11.02.2021 Interessa-me particularmente a arquitectura (ou os quartos de banho)

 


I

Na faculdade, um dos piores erros de projecto que poderíamos cometer era a conhecida: Suite à Rio Tinto. Uma destas espécimes espaciais, maravilhas dos mais indignos subúrbios, era conseguida quando, num quarto (de casal) não conseguíamos desenhar um pequeno hall ou uma antecâmara envolvida por um armário, que conseguisse esconder a porta do quarto de banho e não a deixar franca (à loiça sanitária), à merce dos olhares enjoados vindos do leito. Só um casal suburbano, que não se recosta na cama a ler Proust enquanto colecciona umas últimas gotas de um earl grey na melhor china, aguentaria tal visão do Hades: talvez, pela porta do wc, se avistasse a sanita! Pois bem, na nossa penthouse de quarto-andar, no centro (quase) histórico, que olha as costas da expansão económica da segunda metade de mil e novecentos, não só temos uma Suite à Rio Tinto, mas uma Sala à Rio Tinto.

II
Do sofá onde me sento, a ler Proust ou coisa que o valha, a beber vinho de 2,5€ (a garrafa!) em copos do hipermercado: vejo a sanita. Claro que posso sempre fechar a porta, mas confesso que nem sempre o faço. Bataille dizia que “nascemos entre as fezes e a urina”. Citar um dos melhores homens de letras, ainda por cima francês, para justificar uma opção de projecto fica sempre bem, mas não ajuda a passar a Projecto III. Continuamos para o português “uma casa, então, feita não para o homem, mas para o seu corpo, para os seus órgãos; uma casa, diremos, anatómica; uma casa fisiológica e não espiritual. Uma casa orgânica e não intelectual.
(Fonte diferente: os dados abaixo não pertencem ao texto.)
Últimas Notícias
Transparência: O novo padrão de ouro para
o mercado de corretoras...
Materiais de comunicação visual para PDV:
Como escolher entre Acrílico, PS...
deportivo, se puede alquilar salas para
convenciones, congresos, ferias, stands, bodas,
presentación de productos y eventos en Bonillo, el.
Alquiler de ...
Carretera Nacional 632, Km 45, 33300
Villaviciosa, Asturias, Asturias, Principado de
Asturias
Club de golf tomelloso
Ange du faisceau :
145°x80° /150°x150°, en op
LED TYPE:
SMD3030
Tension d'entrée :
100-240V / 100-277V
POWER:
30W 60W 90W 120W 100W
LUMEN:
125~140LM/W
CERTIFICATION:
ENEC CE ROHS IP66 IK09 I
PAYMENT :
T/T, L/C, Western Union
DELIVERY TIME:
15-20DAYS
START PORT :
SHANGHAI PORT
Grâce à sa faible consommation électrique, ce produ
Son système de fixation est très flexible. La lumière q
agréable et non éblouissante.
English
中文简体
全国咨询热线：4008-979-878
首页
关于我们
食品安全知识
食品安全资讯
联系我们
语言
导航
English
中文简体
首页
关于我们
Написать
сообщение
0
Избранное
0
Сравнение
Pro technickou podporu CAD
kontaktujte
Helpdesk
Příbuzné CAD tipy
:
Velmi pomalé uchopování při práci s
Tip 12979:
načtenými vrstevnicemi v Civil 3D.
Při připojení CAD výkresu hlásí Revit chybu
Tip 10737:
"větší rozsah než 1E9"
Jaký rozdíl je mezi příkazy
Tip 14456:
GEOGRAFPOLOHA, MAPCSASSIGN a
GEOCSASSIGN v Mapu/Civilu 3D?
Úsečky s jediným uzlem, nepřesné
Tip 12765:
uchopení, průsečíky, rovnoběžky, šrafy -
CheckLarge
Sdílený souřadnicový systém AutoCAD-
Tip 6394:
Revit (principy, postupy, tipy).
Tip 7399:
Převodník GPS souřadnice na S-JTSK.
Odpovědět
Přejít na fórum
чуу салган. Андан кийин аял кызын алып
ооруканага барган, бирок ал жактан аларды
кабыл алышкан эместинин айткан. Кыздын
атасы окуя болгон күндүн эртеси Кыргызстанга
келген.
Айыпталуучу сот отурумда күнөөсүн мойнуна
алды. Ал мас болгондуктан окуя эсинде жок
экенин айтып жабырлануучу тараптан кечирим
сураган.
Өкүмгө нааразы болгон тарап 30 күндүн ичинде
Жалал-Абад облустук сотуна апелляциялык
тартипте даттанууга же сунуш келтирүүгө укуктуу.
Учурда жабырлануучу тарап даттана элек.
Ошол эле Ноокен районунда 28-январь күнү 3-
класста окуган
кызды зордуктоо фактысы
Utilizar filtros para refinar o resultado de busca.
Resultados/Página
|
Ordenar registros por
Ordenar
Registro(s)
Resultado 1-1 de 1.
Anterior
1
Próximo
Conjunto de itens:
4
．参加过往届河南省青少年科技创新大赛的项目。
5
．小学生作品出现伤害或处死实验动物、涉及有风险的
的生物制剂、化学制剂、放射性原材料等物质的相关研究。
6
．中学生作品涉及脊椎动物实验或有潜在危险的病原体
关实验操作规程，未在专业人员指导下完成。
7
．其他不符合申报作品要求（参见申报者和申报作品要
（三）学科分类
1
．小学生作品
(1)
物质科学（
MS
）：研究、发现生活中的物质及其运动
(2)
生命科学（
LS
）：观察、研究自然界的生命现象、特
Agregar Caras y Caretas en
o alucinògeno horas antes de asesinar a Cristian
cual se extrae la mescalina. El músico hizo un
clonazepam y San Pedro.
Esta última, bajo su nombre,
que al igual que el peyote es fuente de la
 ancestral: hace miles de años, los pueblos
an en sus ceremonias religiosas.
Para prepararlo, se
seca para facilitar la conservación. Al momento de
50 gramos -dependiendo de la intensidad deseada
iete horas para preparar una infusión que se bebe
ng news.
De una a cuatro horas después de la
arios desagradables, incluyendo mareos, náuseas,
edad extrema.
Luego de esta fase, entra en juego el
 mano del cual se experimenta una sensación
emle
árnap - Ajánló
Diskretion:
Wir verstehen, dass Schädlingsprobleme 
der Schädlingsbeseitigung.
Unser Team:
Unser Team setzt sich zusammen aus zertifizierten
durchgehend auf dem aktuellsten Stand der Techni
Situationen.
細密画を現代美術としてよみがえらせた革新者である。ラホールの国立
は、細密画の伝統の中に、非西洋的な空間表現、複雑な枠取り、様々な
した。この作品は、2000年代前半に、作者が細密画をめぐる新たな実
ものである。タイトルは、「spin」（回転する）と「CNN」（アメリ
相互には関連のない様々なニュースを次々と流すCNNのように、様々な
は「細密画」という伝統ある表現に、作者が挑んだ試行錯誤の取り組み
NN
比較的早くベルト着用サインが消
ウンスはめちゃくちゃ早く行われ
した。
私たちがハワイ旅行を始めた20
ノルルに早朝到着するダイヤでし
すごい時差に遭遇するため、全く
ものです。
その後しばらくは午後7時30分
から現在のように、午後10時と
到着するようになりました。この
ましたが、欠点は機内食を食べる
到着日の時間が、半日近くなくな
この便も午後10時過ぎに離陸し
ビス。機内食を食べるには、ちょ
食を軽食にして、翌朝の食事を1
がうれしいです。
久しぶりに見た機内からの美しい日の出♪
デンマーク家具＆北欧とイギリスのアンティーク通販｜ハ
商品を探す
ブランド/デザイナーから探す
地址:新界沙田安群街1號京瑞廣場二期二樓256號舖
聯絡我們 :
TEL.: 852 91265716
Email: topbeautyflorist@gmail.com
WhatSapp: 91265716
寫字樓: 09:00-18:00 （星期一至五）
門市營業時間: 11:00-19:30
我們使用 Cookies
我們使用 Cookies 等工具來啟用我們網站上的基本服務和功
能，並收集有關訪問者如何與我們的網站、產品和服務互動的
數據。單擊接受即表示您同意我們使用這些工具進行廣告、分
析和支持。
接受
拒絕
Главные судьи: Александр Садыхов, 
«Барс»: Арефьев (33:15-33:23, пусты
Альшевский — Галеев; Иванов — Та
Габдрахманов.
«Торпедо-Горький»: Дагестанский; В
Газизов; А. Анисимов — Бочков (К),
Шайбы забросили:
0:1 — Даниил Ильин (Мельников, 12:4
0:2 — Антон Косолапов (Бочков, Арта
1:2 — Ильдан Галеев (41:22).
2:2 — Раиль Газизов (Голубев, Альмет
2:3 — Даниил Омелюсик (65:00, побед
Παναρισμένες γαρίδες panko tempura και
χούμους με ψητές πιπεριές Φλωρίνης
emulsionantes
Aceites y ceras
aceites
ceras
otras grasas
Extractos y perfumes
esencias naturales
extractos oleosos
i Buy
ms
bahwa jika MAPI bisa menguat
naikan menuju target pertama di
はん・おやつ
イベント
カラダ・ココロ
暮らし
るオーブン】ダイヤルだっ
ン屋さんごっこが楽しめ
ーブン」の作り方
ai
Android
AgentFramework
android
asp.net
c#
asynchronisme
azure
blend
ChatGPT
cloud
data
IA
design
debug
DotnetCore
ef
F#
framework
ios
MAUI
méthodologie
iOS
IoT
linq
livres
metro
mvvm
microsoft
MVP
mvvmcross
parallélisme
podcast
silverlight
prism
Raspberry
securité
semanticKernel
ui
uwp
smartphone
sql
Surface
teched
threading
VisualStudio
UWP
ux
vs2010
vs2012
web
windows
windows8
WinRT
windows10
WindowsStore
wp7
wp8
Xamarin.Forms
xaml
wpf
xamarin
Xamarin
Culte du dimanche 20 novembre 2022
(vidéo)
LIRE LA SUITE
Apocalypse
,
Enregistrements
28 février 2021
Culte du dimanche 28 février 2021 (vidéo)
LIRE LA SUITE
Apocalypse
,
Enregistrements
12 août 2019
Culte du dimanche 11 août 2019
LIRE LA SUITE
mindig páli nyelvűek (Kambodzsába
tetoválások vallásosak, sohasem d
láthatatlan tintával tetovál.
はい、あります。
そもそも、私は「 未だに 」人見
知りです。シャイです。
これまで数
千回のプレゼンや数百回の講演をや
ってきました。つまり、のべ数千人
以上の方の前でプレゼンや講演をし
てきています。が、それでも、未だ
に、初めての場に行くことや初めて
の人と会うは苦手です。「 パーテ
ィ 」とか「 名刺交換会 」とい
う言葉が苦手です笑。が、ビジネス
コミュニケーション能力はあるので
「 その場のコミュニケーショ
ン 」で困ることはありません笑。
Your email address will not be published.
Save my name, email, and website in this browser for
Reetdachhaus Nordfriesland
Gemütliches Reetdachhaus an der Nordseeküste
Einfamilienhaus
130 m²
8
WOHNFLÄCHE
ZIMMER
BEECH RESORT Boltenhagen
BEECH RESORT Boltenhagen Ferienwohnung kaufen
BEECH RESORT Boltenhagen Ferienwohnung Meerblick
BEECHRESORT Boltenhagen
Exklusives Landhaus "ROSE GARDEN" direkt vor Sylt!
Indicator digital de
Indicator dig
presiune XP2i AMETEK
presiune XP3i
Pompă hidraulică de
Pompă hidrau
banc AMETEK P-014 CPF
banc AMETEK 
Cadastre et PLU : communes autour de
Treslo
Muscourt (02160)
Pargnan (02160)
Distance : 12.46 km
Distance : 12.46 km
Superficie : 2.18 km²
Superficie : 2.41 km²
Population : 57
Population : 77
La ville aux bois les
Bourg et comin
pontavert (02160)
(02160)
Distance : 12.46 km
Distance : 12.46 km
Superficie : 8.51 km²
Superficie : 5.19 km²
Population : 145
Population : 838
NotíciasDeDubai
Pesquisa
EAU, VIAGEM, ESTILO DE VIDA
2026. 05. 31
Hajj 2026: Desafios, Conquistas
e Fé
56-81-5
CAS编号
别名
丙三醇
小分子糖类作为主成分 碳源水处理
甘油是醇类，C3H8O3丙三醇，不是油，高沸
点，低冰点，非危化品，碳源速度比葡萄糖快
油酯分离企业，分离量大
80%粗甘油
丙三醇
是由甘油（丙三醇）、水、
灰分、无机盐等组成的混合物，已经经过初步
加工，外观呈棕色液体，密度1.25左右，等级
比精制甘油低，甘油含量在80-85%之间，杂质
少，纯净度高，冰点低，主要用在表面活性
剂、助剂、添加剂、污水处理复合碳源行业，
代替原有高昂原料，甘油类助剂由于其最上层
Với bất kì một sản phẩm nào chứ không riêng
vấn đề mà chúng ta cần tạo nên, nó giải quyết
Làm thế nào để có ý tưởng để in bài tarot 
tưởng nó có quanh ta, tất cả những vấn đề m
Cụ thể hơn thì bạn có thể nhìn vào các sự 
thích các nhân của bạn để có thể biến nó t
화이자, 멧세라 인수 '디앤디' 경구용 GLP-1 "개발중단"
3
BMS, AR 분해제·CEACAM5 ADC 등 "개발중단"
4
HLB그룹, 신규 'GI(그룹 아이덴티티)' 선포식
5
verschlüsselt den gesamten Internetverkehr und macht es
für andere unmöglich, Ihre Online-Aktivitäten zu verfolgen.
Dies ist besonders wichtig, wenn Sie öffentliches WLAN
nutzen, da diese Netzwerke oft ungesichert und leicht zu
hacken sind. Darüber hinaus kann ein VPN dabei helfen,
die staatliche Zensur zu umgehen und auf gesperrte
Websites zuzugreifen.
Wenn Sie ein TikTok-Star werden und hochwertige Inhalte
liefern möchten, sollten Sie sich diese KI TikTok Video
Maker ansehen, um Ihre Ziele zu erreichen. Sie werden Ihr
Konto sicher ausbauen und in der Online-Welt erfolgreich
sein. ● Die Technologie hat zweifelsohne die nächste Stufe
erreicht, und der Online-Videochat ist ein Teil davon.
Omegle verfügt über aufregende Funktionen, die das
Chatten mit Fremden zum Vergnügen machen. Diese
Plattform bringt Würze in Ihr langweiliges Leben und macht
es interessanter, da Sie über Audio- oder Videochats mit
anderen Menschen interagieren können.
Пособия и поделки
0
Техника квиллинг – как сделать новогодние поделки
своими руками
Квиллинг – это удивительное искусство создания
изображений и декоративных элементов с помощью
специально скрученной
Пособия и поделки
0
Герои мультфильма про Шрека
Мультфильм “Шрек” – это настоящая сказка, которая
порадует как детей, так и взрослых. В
Eis então que esse tal corpo que cheira dá ordens à arquitectura”. Gonçalo M. Tavares, quem mais? E ainda por cima, bibliografia distinta, nas melhores cátedras.

III

A vantagem de, dez anos depois, ser mais arquitecto de interiores do que artista (ou burocrata, depende dos casos) com licença para construir, é que se pode escolher - e justificar - ter a sanita a olhar para a paisagem (através de um espelho). É ilegal? É provável. É imoral? Bastante. É agradável? Muito.

IV

O que procuramos numa casa? Replicar o foyer do teatro na sua versão americanizada do socializante to entertain ou desenhar um “retrato das nossas dependências físicas”? Poder responder: depende – é a parte encantadora da nossa profissão. Do sofá onde me sento, a ler Proust (ou a tentar escrever como Proust) vejo-a no largo espelho, a desmaquilhar-se, lentamente, como qualquer processo de redução social à expressão íntima. A dependência sanitária pintou-se de azul petróleo (E702) do chão ao último azulejo, da bancada ao poliban (diz-se, em erudição, base-de-duche). Três ou quatro apontamentos em dourado – para o contraste. Duas molduras com fotos pessoais e sentimentais.  E um candeeiro de pedra exótica e latão, que custou mais que a mensalidade da creche dos nossos sobrinhos (ainda bem que somos filhos únicos!).

V

O que esperar da organização espacial de um apartamento para um casal sem filhos é significamente desigual de um lar para uma família de perspectiva conservadora. Uma base de duche que encara a biblioteca, e que se torna incómoda para uma tele-escola infantil, faz-se deliciosa enquanto recreio da meia-idade.

VI

Durante meses-pandémicos redesenhámos exaustivamente: rotações de porta, armários-biombo, antecâmaras poéticas de vão-de-escada, painéis deslizantes, artifícios artísticos e walk-in-libraries. Mas por vezes - mas só por vezes - fazer boa arquitectura pode ser apenas escolher deixar uma sincera porta do quarto de banho oferecida sobre a larga mesa multi-tasking onde termino este pequeno texto. A porta, mantém-se aberta – pelo menos enquanto o azul petróleo (e o dourado) for novidade. E quando já não for? Viva a arquitectura de interiores!